My uncle, Victor Young, died of a cerebral hemorrhage which caused a major stroke. He was a very heavy smoker; mostly cigars and also enjoyed his alcohol, but not in excess. What probably harmed him the most was that he lost a lot of weight quickly and was working on 4 scores at the same time. He always worked way too hard. Also, they had just bought a vacation home in Desert Hot Springs, CA and my aunt had him up on a ladder, hanging drapes. Their house guests for the weekend were a doctor and his wife. The doctor tried to save him, but he died quickly.

To answer other threads, he did not have cancer and there was a huge outpouring of people at his funeral, but no people on the streets. Three eulogies were given. The first was by Frank Sinatra, the second by Peggy Lee and the final one by Mike Todd. There were a lot of celebrities in attendance but people were not so nosy in 1956 like they are now.

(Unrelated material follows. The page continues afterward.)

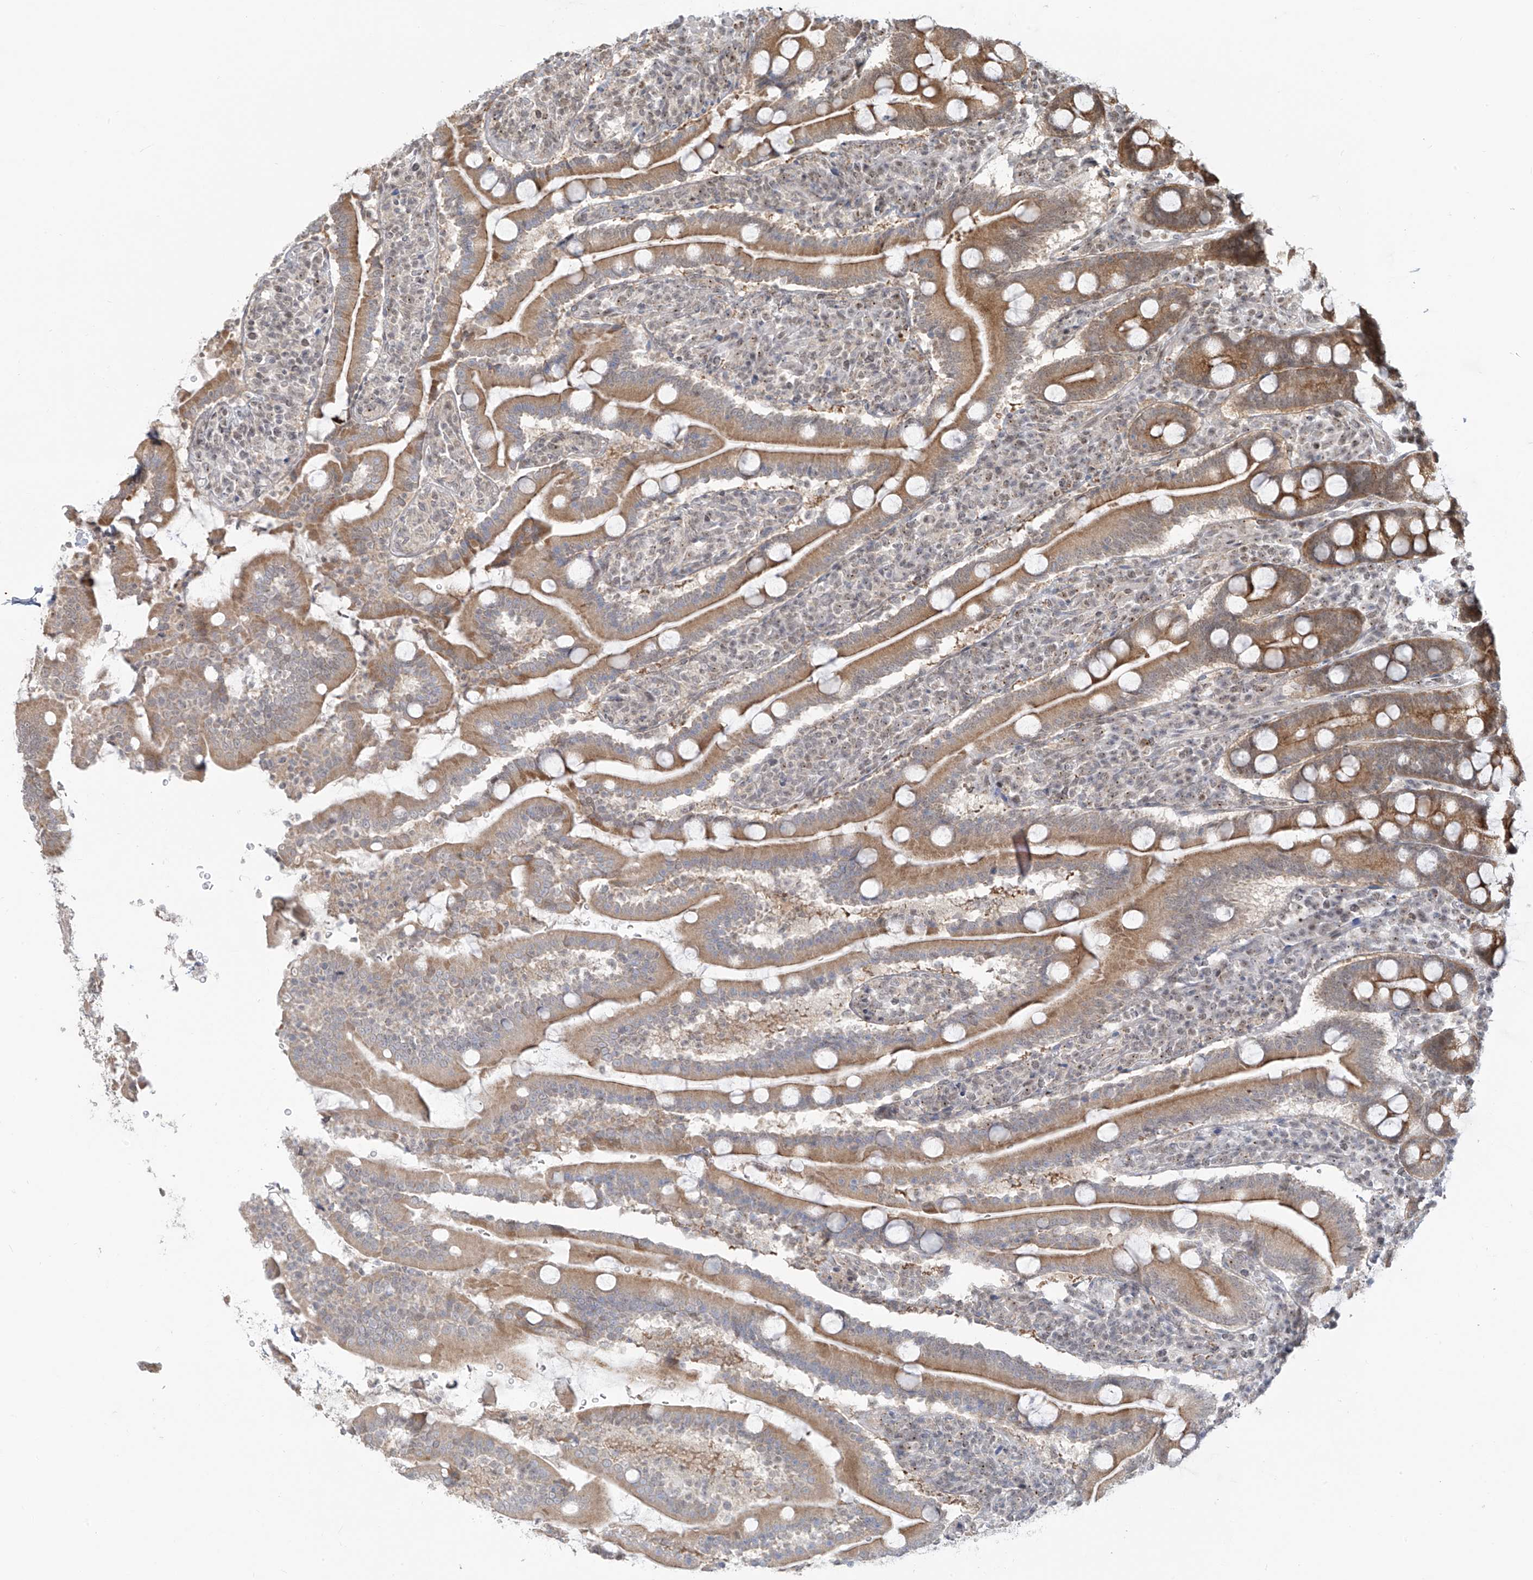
{"staining": {"intensity": "moderate", "quantity": ">75%", "location": "cytoplasmic/membranous"}, "tissue": "duodenum", "cell_type": "Glandular cells", "image_type": "normal", "snomed": [{"axis": "morphology", "description": "Normal tissue, NOS"}, {"axis": "topography", "description": "Duodenum"}], "caption": "High-power microscopy captured an IHC histopathology image of normal duodenum, revealing moderate cytoplasmic/membranous staining in about >75% of glandular cells.", "gene": "VMP1", "patient": {"sex": "male", "age": 35}}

Also there was no paparazzi then.

 
 
 Posted:   Nov 9, 2013 - 12:32 AM   
 By:   Howard L   (Member)

Around the World in 80 Days is a lovely score.

yup!
http://filmscoremonthly.com/board/posts.cfm?threadID=14216&forumID=1&archive=1

 
 Posted:   Nov 9, 2013 - 4:35 AM   
 By:   robertmro   (Member)

Victor Young did many more great scores than "Around the World in 80 Days".
He was widely loved by the American public for his radio work and they turned out in large numbers for his funeral.

I will not list his scores but they are all excellent and he was famous for treating all of them with the same care whether they were good or bad films.

It is a tragedy that with the waning interest in Golden Age film scores, his work will not get the attention that it deserves. But some of his songs will live on as classics.